[Task material]

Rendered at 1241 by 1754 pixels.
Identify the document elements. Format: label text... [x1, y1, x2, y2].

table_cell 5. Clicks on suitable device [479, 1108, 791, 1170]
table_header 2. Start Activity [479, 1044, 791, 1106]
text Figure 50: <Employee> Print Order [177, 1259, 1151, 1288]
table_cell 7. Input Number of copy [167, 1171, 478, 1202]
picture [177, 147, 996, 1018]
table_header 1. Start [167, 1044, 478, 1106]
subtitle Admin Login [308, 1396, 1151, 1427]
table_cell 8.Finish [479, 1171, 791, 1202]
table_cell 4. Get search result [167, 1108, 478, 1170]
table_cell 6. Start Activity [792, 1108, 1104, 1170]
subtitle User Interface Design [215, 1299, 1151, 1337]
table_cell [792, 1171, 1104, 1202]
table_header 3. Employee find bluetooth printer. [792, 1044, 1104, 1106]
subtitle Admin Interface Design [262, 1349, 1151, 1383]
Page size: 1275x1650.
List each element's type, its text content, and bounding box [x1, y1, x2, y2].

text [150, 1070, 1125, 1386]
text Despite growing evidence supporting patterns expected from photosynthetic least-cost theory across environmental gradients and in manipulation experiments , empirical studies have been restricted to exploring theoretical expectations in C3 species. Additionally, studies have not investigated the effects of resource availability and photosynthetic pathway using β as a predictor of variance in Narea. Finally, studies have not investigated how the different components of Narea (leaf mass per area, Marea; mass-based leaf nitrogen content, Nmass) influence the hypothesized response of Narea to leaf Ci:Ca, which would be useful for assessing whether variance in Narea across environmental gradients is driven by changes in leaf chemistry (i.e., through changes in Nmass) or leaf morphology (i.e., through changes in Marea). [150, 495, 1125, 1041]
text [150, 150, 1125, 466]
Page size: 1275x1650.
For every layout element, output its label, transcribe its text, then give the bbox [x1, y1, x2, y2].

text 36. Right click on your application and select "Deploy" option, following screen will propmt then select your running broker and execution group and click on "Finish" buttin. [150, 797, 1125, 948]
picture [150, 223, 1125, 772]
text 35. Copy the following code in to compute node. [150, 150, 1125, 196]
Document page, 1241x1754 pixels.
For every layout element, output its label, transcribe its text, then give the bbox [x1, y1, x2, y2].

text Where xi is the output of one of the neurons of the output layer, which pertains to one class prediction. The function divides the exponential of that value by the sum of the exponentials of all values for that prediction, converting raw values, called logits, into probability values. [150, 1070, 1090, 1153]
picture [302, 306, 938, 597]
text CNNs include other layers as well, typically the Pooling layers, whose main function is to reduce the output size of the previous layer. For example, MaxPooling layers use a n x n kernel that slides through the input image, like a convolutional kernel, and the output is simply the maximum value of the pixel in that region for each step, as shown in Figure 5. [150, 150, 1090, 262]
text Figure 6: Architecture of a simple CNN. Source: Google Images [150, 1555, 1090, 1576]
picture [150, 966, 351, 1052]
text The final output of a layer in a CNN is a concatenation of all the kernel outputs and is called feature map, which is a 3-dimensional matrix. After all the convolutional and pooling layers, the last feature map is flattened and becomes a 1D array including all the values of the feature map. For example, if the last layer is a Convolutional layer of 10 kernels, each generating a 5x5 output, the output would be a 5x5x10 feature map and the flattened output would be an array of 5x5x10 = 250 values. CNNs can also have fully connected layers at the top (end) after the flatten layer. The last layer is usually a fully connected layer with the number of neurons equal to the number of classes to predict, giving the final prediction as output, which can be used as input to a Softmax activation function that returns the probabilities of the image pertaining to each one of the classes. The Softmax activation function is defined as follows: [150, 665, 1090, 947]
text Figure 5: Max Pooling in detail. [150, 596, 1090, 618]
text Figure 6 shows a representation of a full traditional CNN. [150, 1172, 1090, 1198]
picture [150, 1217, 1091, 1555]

[/Task material]

Task prompt ▸ Print all of the material above exactly as given.

Expected output ▸
Rendered at 1241 by 1754 pixels.
Identify the document elements. Format: label text... [x1, y1, x2, y2].

table_cell 5. Clicks on suitable device [479, 1108, 791, 1170]
table_header 2. Start Activity [479, 1044, 791, 1106]
text Figure 50: <Employee> Print Order [177, 1259, 1151, 1288]
table_cell 7. Input Number of copy [167, 1171, 478, 1202]
picture [177, 147, 996, 1018]
table_header 1. Start [167, 1044, 478, 1106]
subtitle Admin Login [308, 1396, 1151, 1427]
table_cell 8.Finish [479, 1171, 791, 1202]
table_cell 4. Get search result [167, 1108, 478, 1170]
table_cell 6. Start Activity [792, 1108, 1104, 1170]
subtitle User Interface Design [215, 1299, 1151, 1337]
table_cell [792, 1171, 1104, 1202]
table_header 3. Employee find bluetooth printer. [792, 1044, 1104, 1106]
subtitle Admin Interface Design [262, 1349, 1151, 1383]
Page size: 1275x1650.
List each element's type, its text content, and bounding box [x1, y1, x2, y2].

text [150, 1070, 1125, 1386]
text Despite growing evidence supporting patterns expected from photosynthetic least-cost theory across environmental gradients and in manipulation experiments , empirical studies have been restricted to exploring theoretical expectations in C3 species. Additionally, studies have not investigated the effects of resource availability and photosynthetic pathway using β as a predictor of variance in Narea. Finally, studies have not investigated how the different components of Narea (leaf mass per area, Marea; mass-based leaf nitrogen content, Nmass) influence the hypothesized response of Narea to leaf Ci:Ca, which would be useful for assessing whether variance in Narea across environmental gradients is driven by changes in leaf chemistry (i.e., through changes in Nmass) or leaf morphology (i.e., through changes in Marea). [150, 495, 1125, 1041]
text [150, 150, 1125, 466]
Page size: 1275x1650.
For every layout element, output its label, transcribe its text, then give the bbox [x1, y1, x2, y2].

text 36. Right click on your application and select "Deploy" option, following screen will propmt then select your running broker and execution group and click on "Finish" buttin. [150, 797, 1125, 948]
picture [150, 223, 1125, 772]
text 35. Copy the following code in to compute node. [150, 150, 1125, 196]
Document page, 1241x1754 pixels.
For every layout element, output its label, transcribe its text, then give the bbox [x1, y1, x2, y2].

text Where xi is the output of one of the neurons of the output layer, which pertains to one class prediction. The function divides the exponential of that value by the sum of the exponentials of all values for that prediction, converting raw values, called logits, into probability values. [150, 1070, 1090, 1153]
picture [302, 306, 938, 597]
text CNNs include other layers as well, typically the Pooling layers, whose main function is to reduce the output size of the previous layer. For example, MaxPooling layers use a n x n kernel that slides through the input image, like a convolutional kernel, and the output is simply the maximum value of the pixel in that region for each step, as shown in Figure 5. [150, 150, 1090, 262]
text Figure 6: Architecture of a simple CNN. Source: Google Images [150, 1555, 1090, 1576]
picture [150, 966, 351, 1052]
text The final output of a layer in a CNN is a concatenation of all the kernel outputs and is called feature map, which is a 3-dimensional matrix. After all the convolutional and pooling layers, the last feature map is flattened and becomes a 1D array including all the values of the feature map. For example, if the last layer is a Convolutional layer of 10 kernels, each generating a 5x5 output, the output would be a 5x5x10 feature map and the flattened output would be an array of 5x5x10 = 250 values. CNNs can also have fully connected layers at the top (end) after the flatten layer. The last layer is usually a fully connected layer with the number of neurons equal to the number of classes to predict, giving the final prediction as output, which can be used as input to a Softmax activation function that returns the probabilities of the image pertaining to each one of the classes. The Softmax activation function is defined as follows: [150, 665, 1090, 947]
text Figure 5: Max Pooling in detail. [150, 596, 1090, 618]
text Figure 6 shows a representation of a full traditional CNN. [150, 1172, 1090, 1198]
picture [150, 1217, 1091, 1555]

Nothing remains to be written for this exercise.